It now seems clear that AIs will also descend more directly from a common ancestor than you might have naively expected in the CAIS model, since almost every AI will be a modified version of one of only a few base foundation models. That has important safety implications, since problems in the base model might carry over to problems in the downstream models, which will be spread thorought the economy. That said, the fact that foundation model development will be highly centralized, and thus controllable, is perhaps a safety bonus that loosely cancels out this consideration.
The first point here (that problems in a widely-used base model will propagate widely) concerns me as well. From distributed systems we know that
Individual components will fail.
To withstand failures of components, use redundancy and reduce the correlation of failures.
By point 1, we should expect alignment failures. (It’s not so different from bugs and design flaws in software systems, which are inevitable.) By point 2, we can withstand them using redundancy, but only if the failures are sufficiently uncorrelated. Unfortunately, the tendency towards monopolies in base models is increasing the correlation of failures.
As a concrete example, consider AI controlling a military. (As AI improves, there are increasingly strong incentives to do so.) If such a system were to have a bug causing it to enact a military coup, it would (if successful) have seized control of the government from humans. We know from history that successful military coups have happened many times, so this does not require any special properties of AI.
Such a scenario could be prevented by populating the military with multiple AI systems with decorrelated failures. But to do that, we’d need such systems to actually be available.
It seems to me the main problem is the natural tendency to monopoly in technology. The preferable alternative is robust competition of several proprietary and open source options, and that might need government support. (Unfortunately, it seems that many safety-concerned people believe that competition and open source are bad, which I view as misguided for the above reasons.)
There are other issues that cause immense monopolistic behavior. (Note that even in open source, “Linux” is closer to a monoculture than not due to shared critical components such as drivers and the kernel)

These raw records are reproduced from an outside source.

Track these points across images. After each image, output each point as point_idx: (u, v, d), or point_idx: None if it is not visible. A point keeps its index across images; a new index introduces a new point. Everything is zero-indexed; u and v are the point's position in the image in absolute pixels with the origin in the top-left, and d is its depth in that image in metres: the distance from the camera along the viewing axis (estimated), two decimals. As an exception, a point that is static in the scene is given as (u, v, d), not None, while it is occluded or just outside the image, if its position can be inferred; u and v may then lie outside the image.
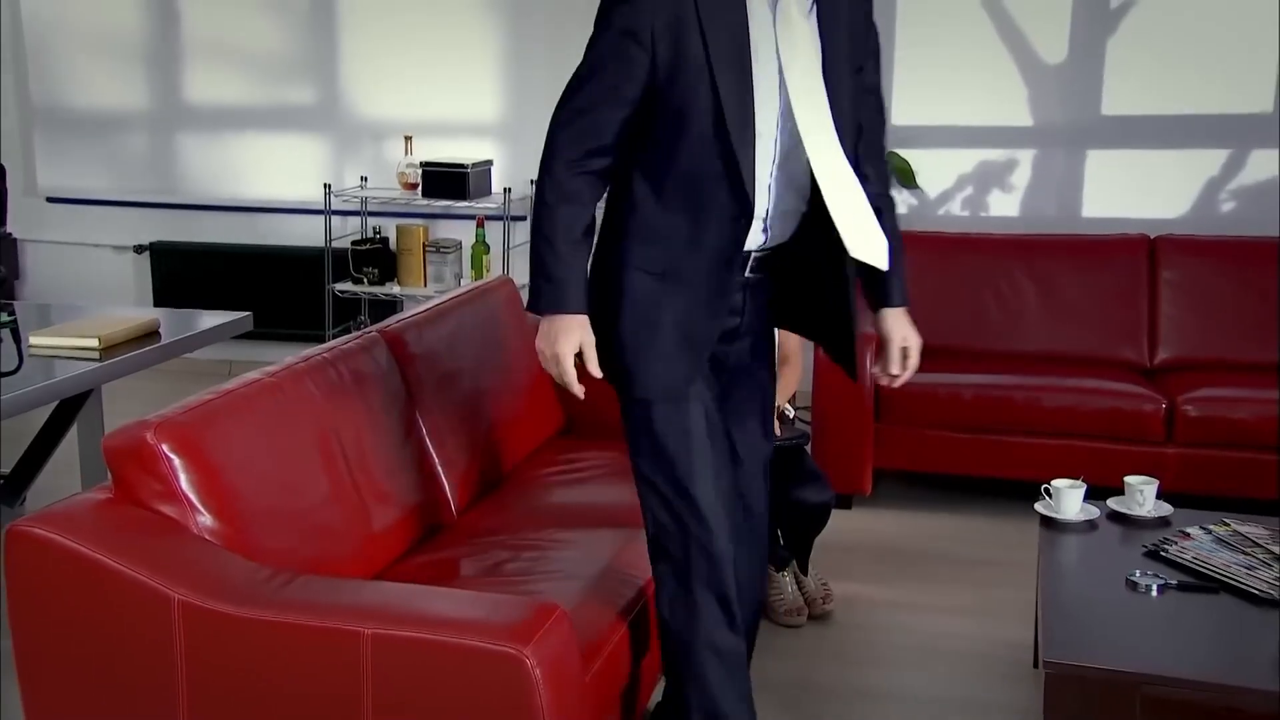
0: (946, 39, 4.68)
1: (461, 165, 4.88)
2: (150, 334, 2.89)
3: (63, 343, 2.72)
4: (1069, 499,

High cost to train any large AI system
High cost to validate it on real world tasks
At any given time, especially for real world tasks, some systems will be measurably better
Tool chain. The ecosystem around models is at least as monopolistic if not more than the models themselves. Probably much more. There are immensely complicated cloud based stacks you need, you need realtime components so models can be used for robotics, you need simulators and a pathway to get legal approval and common infrastructure of all sorts. All of which is enormously difficult and expensive to write, it’s a natural Monopoly unless the dominate player imposes unreasonable rules or supplies poor quality software. (See Apple and Microsoft)
Pricing. Monopolies can charge a price low enough no competition can break even.
The first point here (that problems in a widely-used base model will propagate widely) concerns me as well. From distributed systems we know that
Individual components will fail.
To withstand failures of components, use redundancy and reduce the correlation of failures.
By point 1, we should expect alignment failures. (It’s not so different from bugs and design flaws in software systems, which are inevitable.) By point 2, we can withstand them using redundancy, but only if the failures are sufficiently uncorrelated. Unfortunately, the tendency towards monopolies in base models is increasing the correlation of failures.
As a concrete example, consider AI controlling a military. (As AI improves, there are increasingly strong incentives to do so.) If such a system were to have a bug causing it to enact a military coup, it would (if successful) have seized control of the government from humans. We know from history that successful military coups have happened many times, so this does not require any special properties of AI.
Such a scenario could be prevented by populating the military with multiple AI systems with decorrelated failures. But to do that, we’d need such systems to actually be available.
It seems to me the main problem is the natural tendency to monopoly in technology. The preferable alternative is robust competition of several proprietary and open source options, and that might need government support. (Unfortunately, it seems that many safety-concerned people believe that competition and open source are bad, which I view as misguided for the above reasons.)
There are other issues that cause immense monopolistic behavior. (Note that even in open source, “Linux” is closer to a monoculture than not due to shared critical components such as drivers and the kernel)
High cost to train any large AI system
High cost to validate it on real world tasks
At any given time, especially for real world tasks, some systems will be measurably better
Tool chain. The ecosystem around models is at least as monopolistic if not more than the models themselves. Probably much more. There are immensely complicated cloud based stacks you need, you need realtime components so models can be used for robotics, you need simulators and a pathway to get legal approval and common infrastructure of all sorts. All of which is enormously difficult and expensive to write, it’s a natural Monopoly unless the dominate player imposes unreasonable rules or supplies poor quality software. (See Apple and Microsoft)
Pricing. Monopolies can charge a price low enough no competition can break even.